ANALYSE. - Ce discours n'est que l'explication de ces paroles évangéliques: «Ne craignez point ceux qui tuent le corps et ne peuvent tuer l'âme; mais craignez Celui qui peut mettre à mort le corps et l'âme dans la géhenne (2).» En effet 1. ceux qui vous menacent n'ont-ils pas autant à craindre que vous? 2. Tout ce qu'ils peuvent, se réduit a ôter à votre corps une vie qui lui sera plus tard rendue magnifiquement. 3. En ne craignant pas Dieu vous perdriez à tout jamais la vie de votre âme et seriez condamnés à la mort éternelle et de l'âme et du corps.

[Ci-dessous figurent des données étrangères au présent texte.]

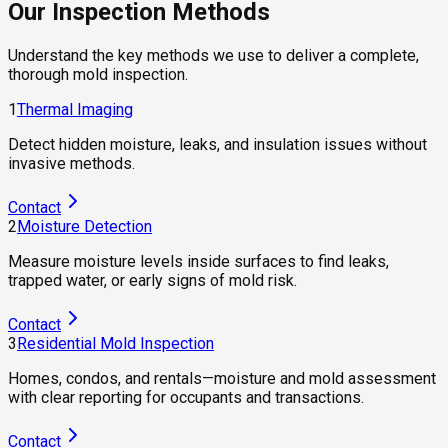
Our Inspection Methods
Understand the key methods we use to deliver a complete,
thorough mold inspection.
1
Thermal Imaging
Detect hidden moisture, leaks, and insulation issues without
invasive methods.
Contact
2
Moisture Detection
Measure moisture levels inside surfaces to find leaks,
trapped water, or early signs of mold risk.
Contact
3
Residential Mold Inspection
Homes, condos, and rentals—moisture and mold assessment
with clear reporting for occupants and transactions.
Contact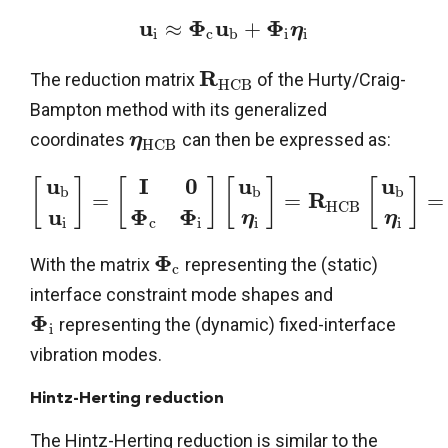
u
Φ
u
Φ
≈
+
η
i
c
b
i
i
R
The reduction matrix
of the Hurty/Craig-
H
C
B
Bampton method with its generalized
coordinates
can then be expressed as:
η
H
C
B
u
u
u
I
0
[
]
[
]
[
]
[
]
b
b
b
R
=
=
=
H
C
B
u
Φ
Φ
η
η
i
i
i
c
i
Φ
With the matrix
representing the (static)
c
interface constraint mode shapes and
Φ
representing the (dynamic) fixed-interface
i
vibration modes.
Hintz-Herting reduction
The Hintz-Herting reduction is similar to the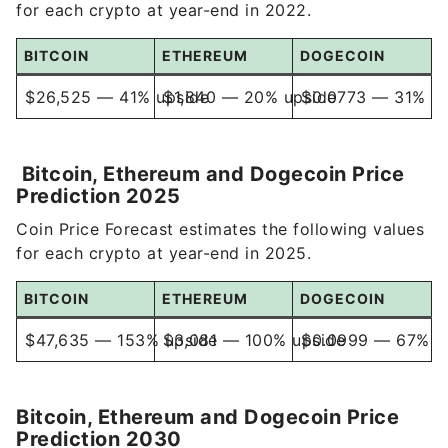
BITCOIN
ETHEREUM
DOGECOIN
$26,525 — 41% upside
$1,840 — 20% upside
$0.0773 — 31% up
Bitcoin, Ethereum and Dogecoin Price
Prediction 2025
Coin Price Forecast estimates the following values
for each crypto at year-end in 2025.
BITCOIN
ETHEREUM
DOGECOIN
$47,635 — 153% upside
$3,081 — 100% upside
$0.0999 — 67% u
Bitcoin, Ethereum and Dogecoin Price
Prediction 2030
Coin Price Forecast estimates the following values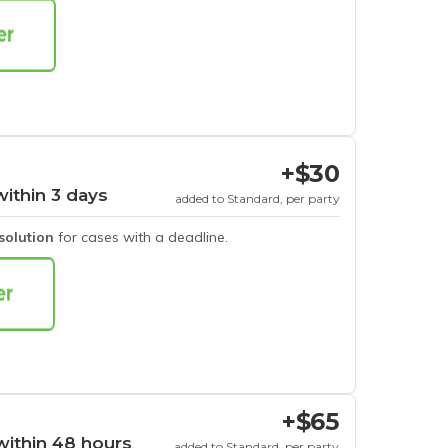
+$30
within 3 days
added to Standard, per party
esolution
for cases with a deadline.
+$65
within 48 hours
added to Standard, per party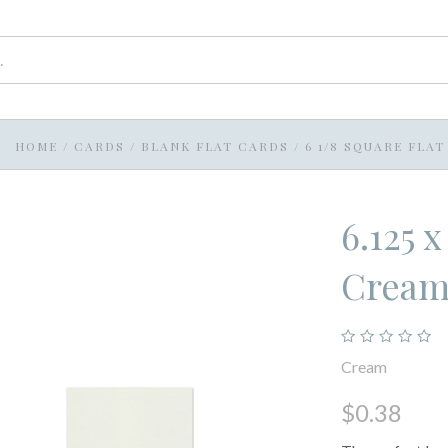
HOME
/
CARDS
/
BLANK FLAT CARDS
/
6 1/8 SQUARE FLA
6.125 
Crea
Cream
$0.38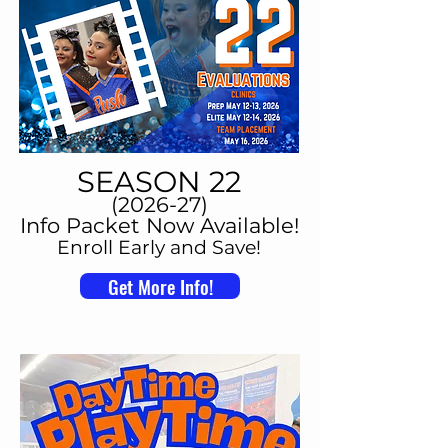
SEASON 22
(2026-27)
Info Packet Now Available!
Enroll Early and Save!
Get More Info!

1. Les divins oracles que l'on vient de lire nous invitent à ne pas craindre en craignant et à craindre en ne craignant pas. Vous avez remarqué, à la lecture du saint Évangile, qu'avant de mourir pour nous le Seigneur notre Dieu a voulu nous affermir; il l'a fait en nous recommandant de ne pas craindre et en nous recommandant de craindre. «Ne craignez pas, dit-il, ceux qui tuent le corps et ne peuvent tuer l'âme.» C'est l'invitation â ne rien craindre. Et voici l'invitation à craindre: «Mais craignez Celui qui peut mettre à mort le corps et l'âme dans la géhenne.» Ainsi craignons pour ne craindre pas. La crainte paraît être une lâcheté, le caractère des faibles et non des forts. Remarquez néanmoins ce que dit l'Écriture: «La crainte du Seigneur est l'appui des forts (3).» Craignons pour ne craindre pas, en d'autres termes, craignons sagement pour ne pas craindre follement. Ces saints martyrs dont la fête nous a procuré d'entendre ces paroles évangéliques, ont ainsi craint en ne craignant pas; car en craignant Dieu, ils ont méprisé la crainte des hommes.

2. Qu'est-ce en effet qu'un homme peut avoir à craindre des hommes? Qu'y a-t-il dont un homme puisse faire peur à un autre homme?

1. Mt 10,28 - 2. Mt 10,28 - 3. Pr 14,26

Pour t'effrayer il te dit: Je te tue; et il ne redoute pas, en te menaçant, de mourir avant toi! Je te tue, dit-il. Qui tient ce langage? A qui s'adresse-t-il? Je vois ici deux hommes; l'un épouvante, l'autre est épouvanté; l'un est puissant, l'autre faible; mais tous deux sont mortels. Pourquoi donc le premier s'enfle-t-il de ses honneurs et de sa puissance lorsque par son corps il est aussi faible que le second? S'il ne craint pas la mort, qu'il menace de la mort; mais s'il craint le sort dont il menacé autrui, qu'il rentre en lui-même et qu'il se compare à qui il fait peur. Qu'il reconnaisse dans celui-ci une situation égale à la sienne et qu'avec lui il implore la miséricorde divine. C'est un homme qui menace un homme, une créature qui veut faire trembler une autre créature; mais l'une s'élève insolemment sous la main de son Créateur et l'autre cherche un asile dans son sein.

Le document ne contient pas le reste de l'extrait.